__AIM OF THE EXERCISE__
Please output all the entries word for word, without the pictures.
==================================================
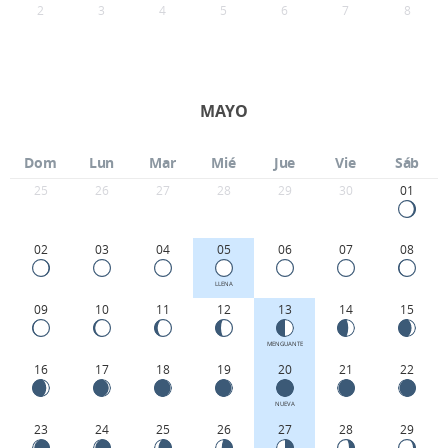
2
3
4
5
6
7
8
MAYO
Dom
Lun
Mar
Mié
Jue
Vie
Sáb
25
26
27
28
29
30
01
02
03
04
05
06
07
08
LLENA
09
10
11
12
13
14
15
MENGUANTE
16
17
18
19
20
21
22
NUEVA
23
24
25
26
27
28
29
==================================================
__EXERCISE SOLUTION__
2
3
4
5
6
7
8
MAYO
Dom
Lun
Mar
Mié
Jue
Vie
Sáb
25
26
27
28
29
30
01
02
03
04
05
06
07
08
LLENA
09
10
11
12
13
14
15
MENGUANTE
16
17
18
19
20
21
22
NUEVA
23
24
25
26
27
28
29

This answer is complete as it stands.